(Collected data)
◇ ◇ ◇

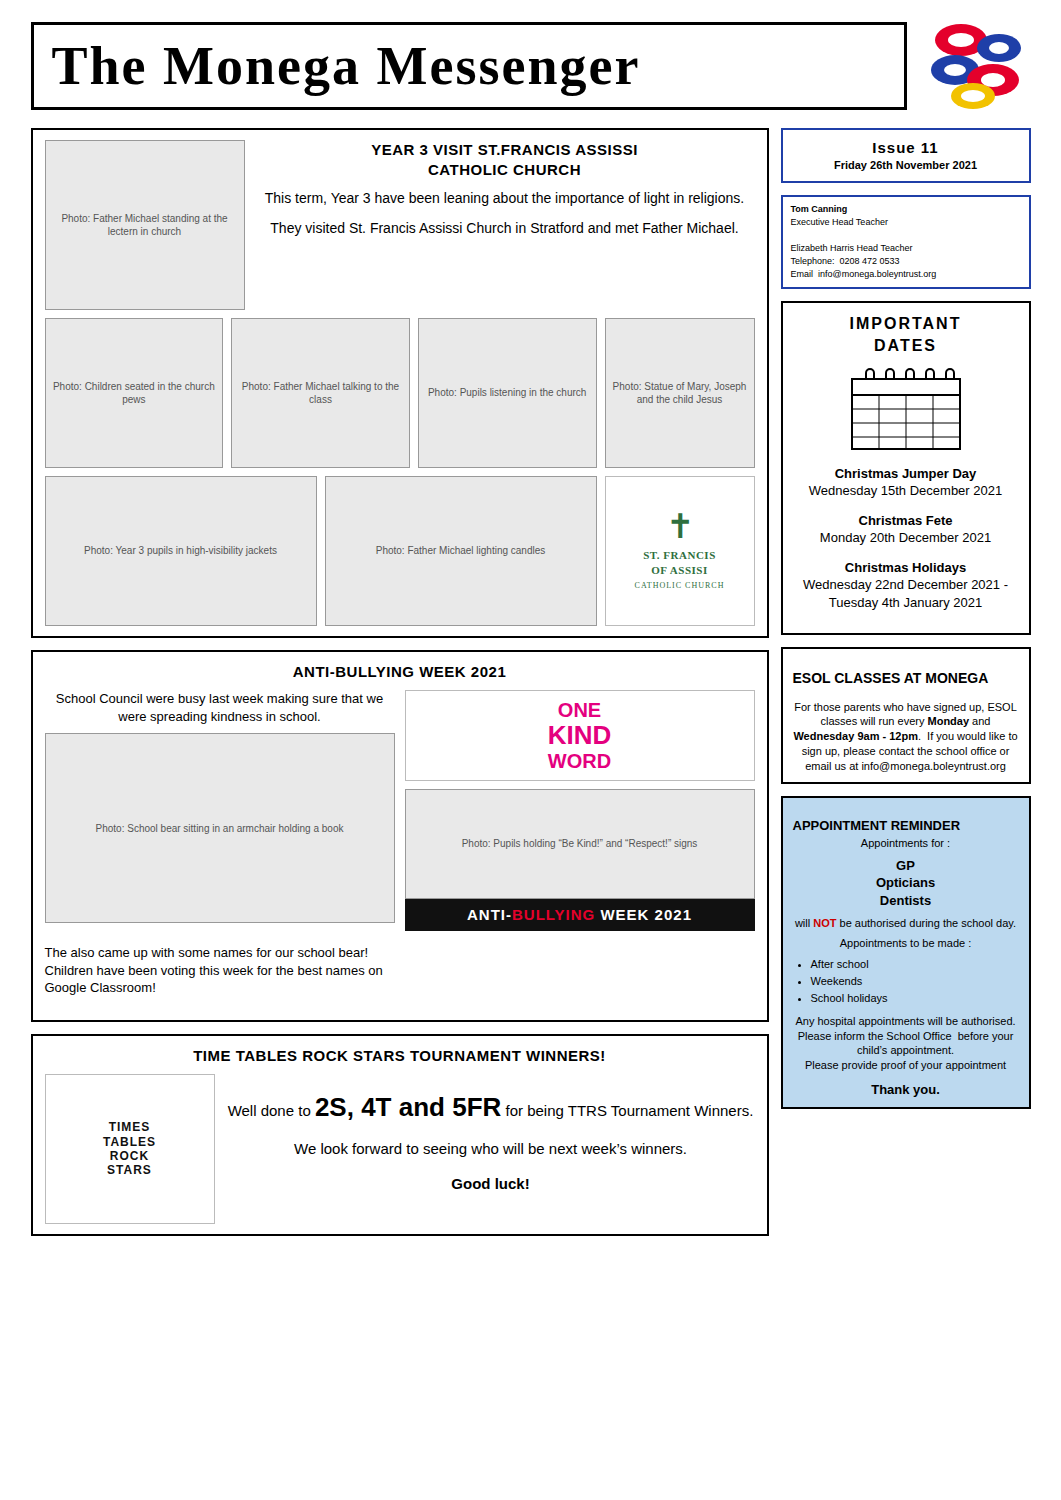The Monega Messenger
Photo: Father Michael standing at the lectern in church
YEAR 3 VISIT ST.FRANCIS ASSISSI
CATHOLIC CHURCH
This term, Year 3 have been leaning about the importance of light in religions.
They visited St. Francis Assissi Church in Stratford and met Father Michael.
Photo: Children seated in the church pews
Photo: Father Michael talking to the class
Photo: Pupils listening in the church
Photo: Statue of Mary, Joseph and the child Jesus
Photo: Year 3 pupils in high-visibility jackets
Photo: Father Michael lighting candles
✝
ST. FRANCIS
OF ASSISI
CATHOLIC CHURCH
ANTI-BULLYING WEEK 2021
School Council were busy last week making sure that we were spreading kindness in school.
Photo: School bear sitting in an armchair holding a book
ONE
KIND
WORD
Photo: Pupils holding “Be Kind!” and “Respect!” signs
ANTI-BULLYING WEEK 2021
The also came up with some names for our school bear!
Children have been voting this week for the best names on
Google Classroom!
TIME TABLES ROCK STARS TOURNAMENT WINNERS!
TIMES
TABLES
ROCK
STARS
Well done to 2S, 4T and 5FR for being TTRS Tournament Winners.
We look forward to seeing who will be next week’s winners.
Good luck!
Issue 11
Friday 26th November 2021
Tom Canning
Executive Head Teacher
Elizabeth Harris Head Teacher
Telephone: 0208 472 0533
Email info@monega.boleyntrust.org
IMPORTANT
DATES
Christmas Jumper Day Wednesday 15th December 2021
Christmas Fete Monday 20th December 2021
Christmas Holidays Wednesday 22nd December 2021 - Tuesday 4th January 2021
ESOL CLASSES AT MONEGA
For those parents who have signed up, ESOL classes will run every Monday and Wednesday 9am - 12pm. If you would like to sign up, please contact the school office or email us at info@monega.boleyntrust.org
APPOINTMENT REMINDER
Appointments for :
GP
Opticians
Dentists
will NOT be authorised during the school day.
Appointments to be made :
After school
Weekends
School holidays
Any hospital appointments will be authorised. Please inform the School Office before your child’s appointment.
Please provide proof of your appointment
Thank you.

◇ ◇ ◇

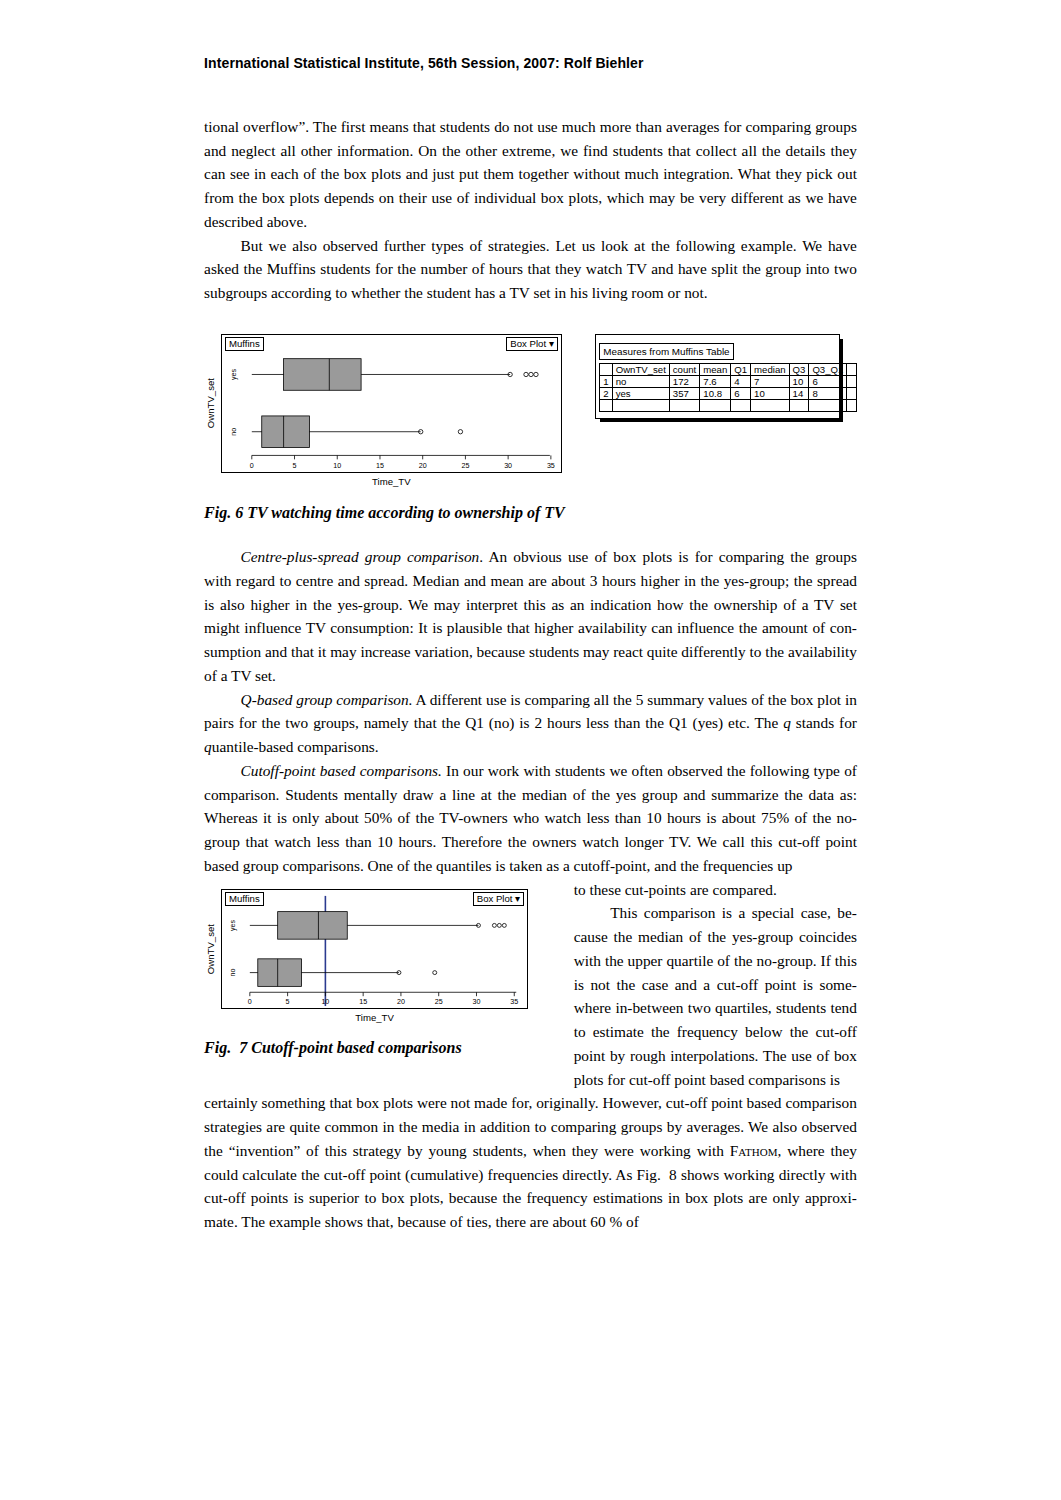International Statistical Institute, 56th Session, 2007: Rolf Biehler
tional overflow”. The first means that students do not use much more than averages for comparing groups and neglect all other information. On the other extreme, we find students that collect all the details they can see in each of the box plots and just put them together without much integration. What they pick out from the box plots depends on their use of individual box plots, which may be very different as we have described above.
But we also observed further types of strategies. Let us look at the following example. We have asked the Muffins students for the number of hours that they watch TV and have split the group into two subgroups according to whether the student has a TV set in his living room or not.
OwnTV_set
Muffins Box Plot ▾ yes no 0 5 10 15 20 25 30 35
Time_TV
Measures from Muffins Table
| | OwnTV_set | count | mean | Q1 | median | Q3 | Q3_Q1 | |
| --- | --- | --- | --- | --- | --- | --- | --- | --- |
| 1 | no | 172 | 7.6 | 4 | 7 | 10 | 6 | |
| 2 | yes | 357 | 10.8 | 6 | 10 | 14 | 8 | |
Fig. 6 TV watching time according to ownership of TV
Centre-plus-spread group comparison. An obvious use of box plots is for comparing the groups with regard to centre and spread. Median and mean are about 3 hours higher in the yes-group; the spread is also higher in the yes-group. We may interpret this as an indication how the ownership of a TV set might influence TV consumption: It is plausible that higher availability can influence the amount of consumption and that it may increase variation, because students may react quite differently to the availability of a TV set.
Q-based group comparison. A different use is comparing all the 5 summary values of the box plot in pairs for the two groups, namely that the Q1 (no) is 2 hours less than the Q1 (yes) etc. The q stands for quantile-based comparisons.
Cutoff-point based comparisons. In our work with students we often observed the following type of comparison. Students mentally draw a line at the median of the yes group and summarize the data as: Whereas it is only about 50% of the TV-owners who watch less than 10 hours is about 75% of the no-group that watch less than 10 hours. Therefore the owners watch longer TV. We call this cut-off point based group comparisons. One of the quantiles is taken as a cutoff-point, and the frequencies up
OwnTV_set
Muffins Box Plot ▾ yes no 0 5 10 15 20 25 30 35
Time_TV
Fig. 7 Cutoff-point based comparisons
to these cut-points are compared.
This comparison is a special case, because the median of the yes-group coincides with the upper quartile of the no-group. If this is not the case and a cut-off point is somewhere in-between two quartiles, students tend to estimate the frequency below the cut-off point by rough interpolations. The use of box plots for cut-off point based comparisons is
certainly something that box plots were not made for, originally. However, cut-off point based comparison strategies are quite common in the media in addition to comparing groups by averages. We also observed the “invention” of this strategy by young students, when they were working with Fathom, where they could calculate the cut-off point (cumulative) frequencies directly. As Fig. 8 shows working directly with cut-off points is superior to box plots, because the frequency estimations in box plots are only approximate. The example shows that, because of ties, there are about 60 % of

◇ ◇ ◇

- [WHAT TO DO] Filter the records down to the lines containing the word "Father", and copy those.

- [THE ANSWER]
Photo: Father Michael standing at the lectern in church
They visited St. Francis Assissi Church in Stratford and met Father Michael.
Photo: Father Michael talking to the class
Photo: Father Michael lighting candles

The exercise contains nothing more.